YOUR OBJECTIVE ▸ Scan the listing below and copy each line holding the word "front".

TASK INPUT ▸
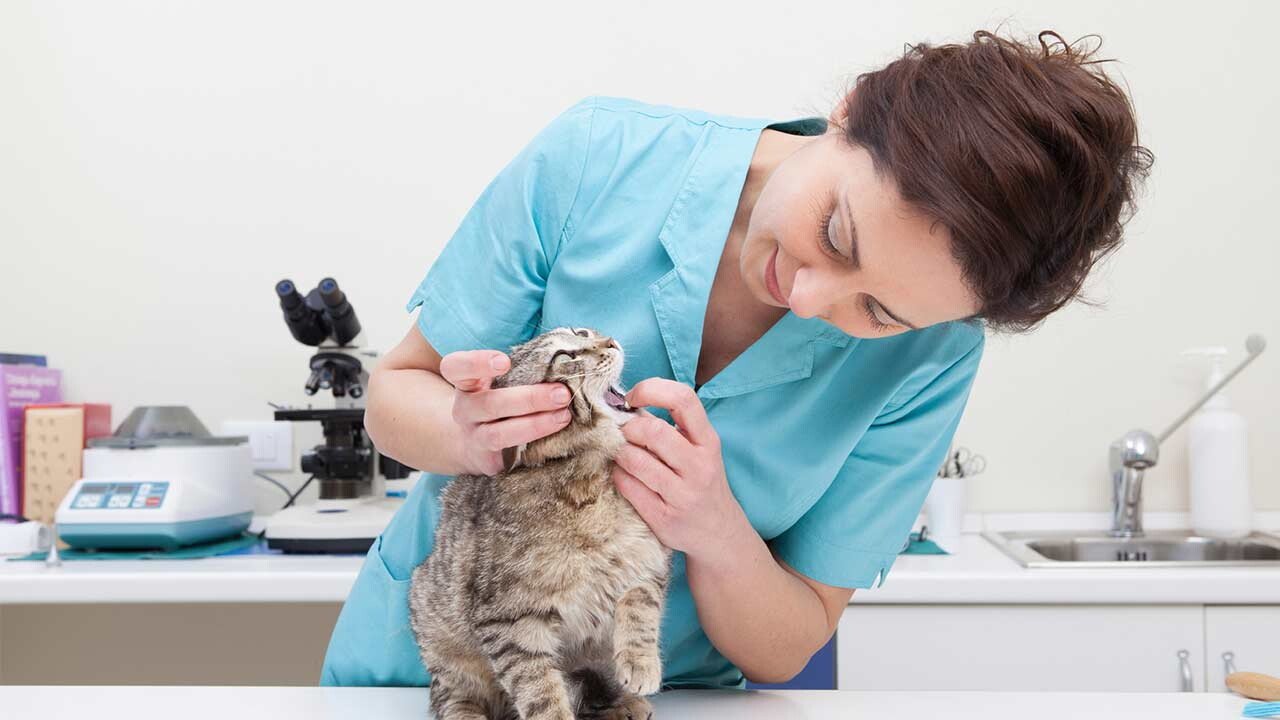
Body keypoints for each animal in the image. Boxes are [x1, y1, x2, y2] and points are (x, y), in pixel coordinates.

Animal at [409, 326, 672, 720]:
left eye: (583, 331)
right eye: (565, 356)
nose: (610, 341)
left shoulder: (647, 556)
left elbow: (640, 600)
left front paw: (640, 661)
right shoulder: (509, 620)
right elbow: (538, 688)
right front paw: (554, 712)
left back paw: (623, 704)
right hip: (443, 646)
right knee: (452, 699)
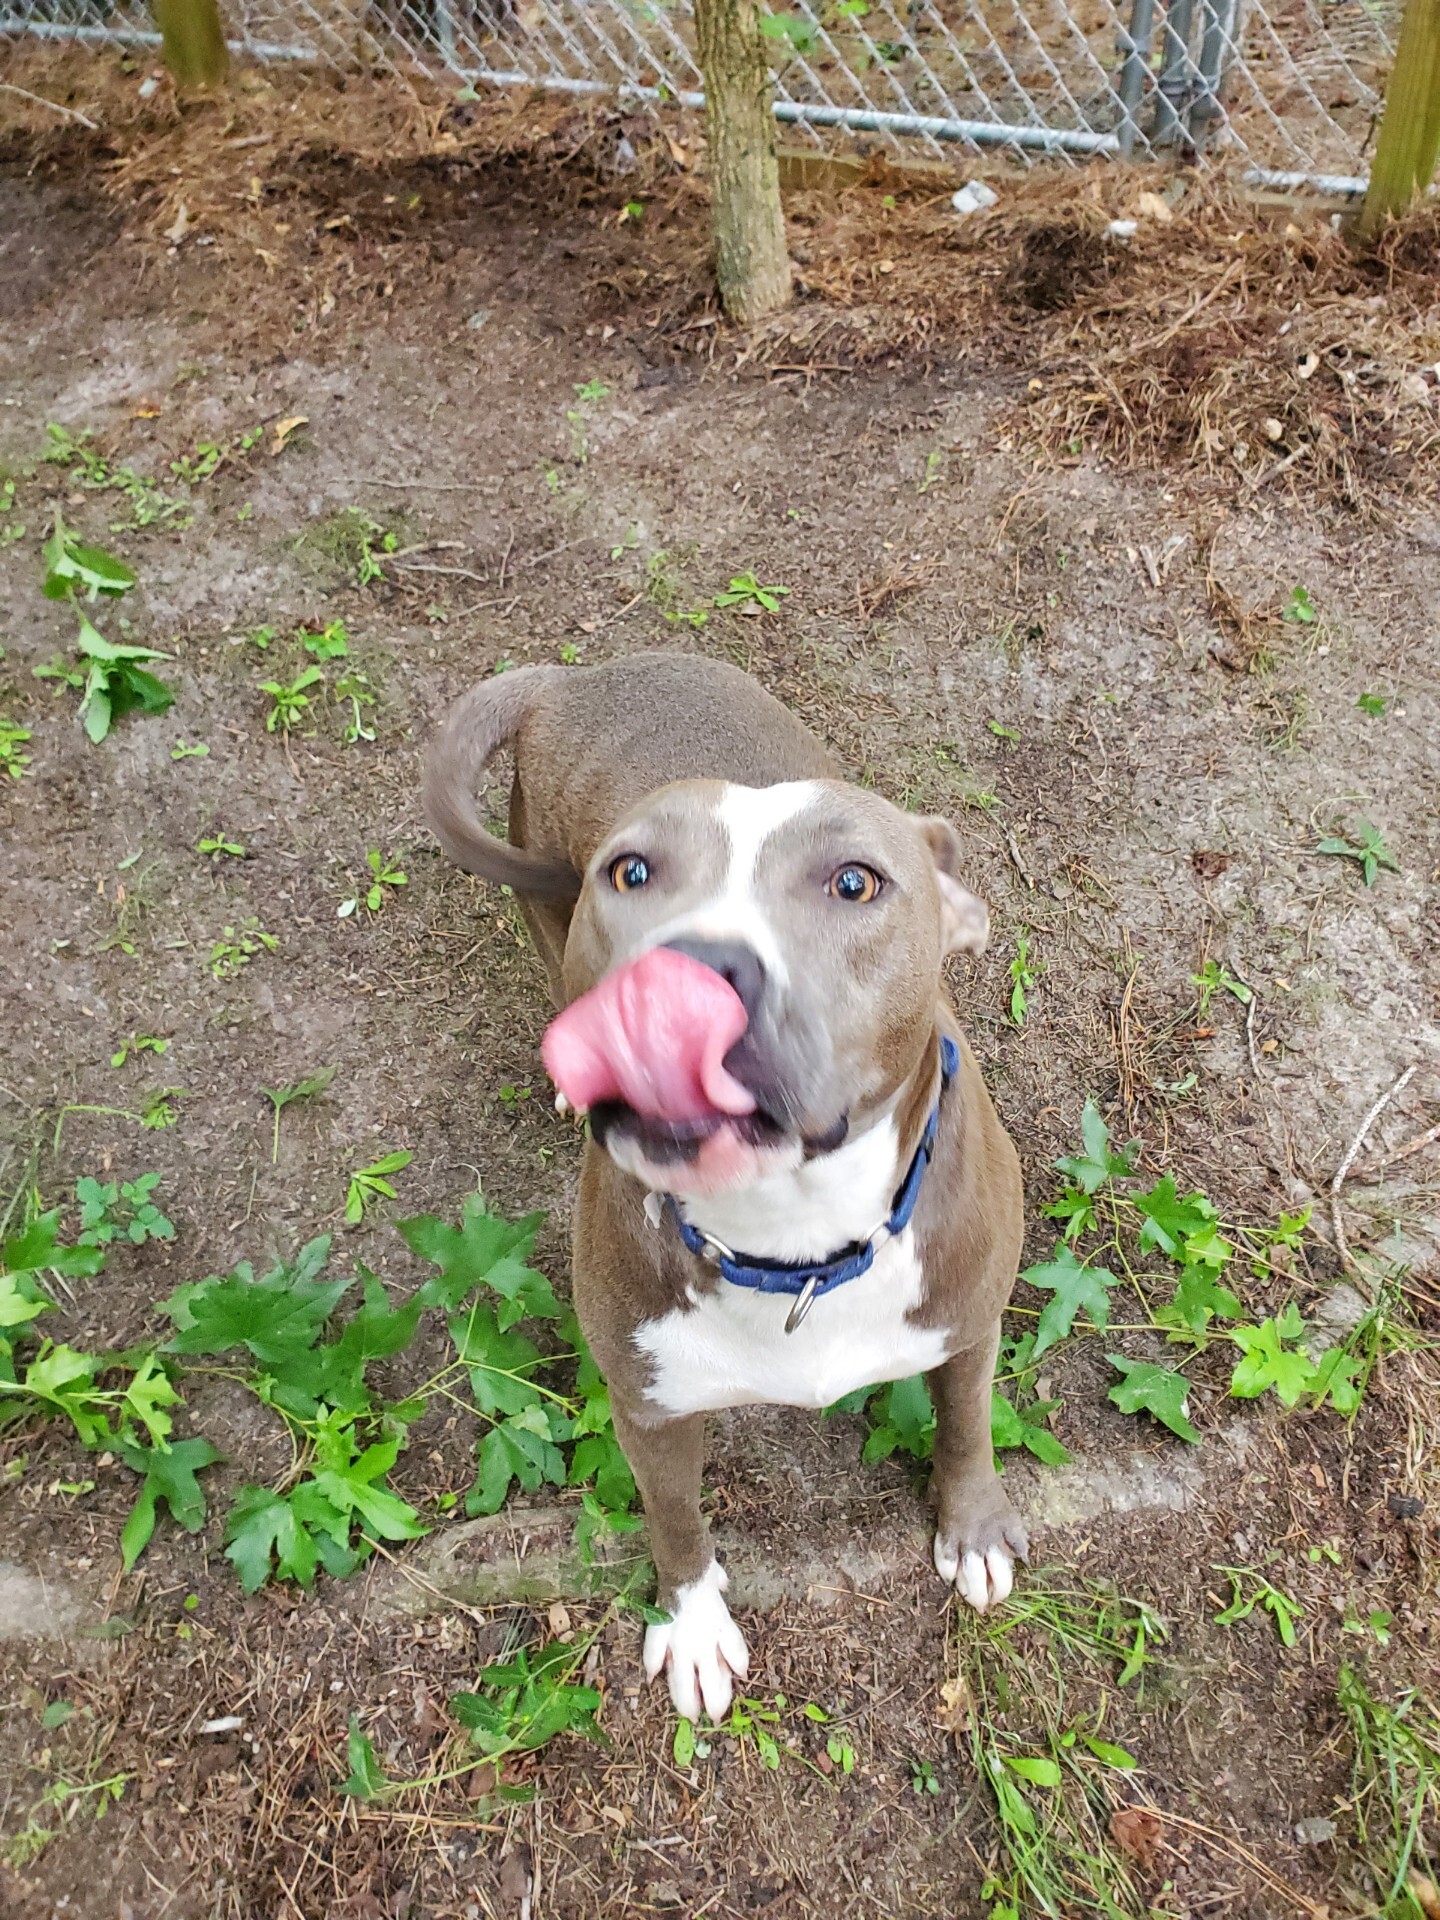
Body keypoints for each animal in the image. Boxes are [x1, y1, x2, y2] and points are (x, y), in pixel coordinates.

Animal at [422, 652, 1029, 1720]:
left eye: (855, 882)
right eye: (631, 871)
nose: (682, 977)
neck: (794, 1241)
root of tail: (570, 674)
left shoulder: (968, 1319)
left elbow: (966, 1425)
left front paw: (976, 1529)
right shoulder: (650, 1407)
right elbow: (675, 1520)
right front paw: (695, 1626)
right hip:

WORKED SOLUTION ▸
left front paw: (640, 661)
right front paw: (554, 712)
left front paw: (976, 1529)
right front paw: (695, 1626)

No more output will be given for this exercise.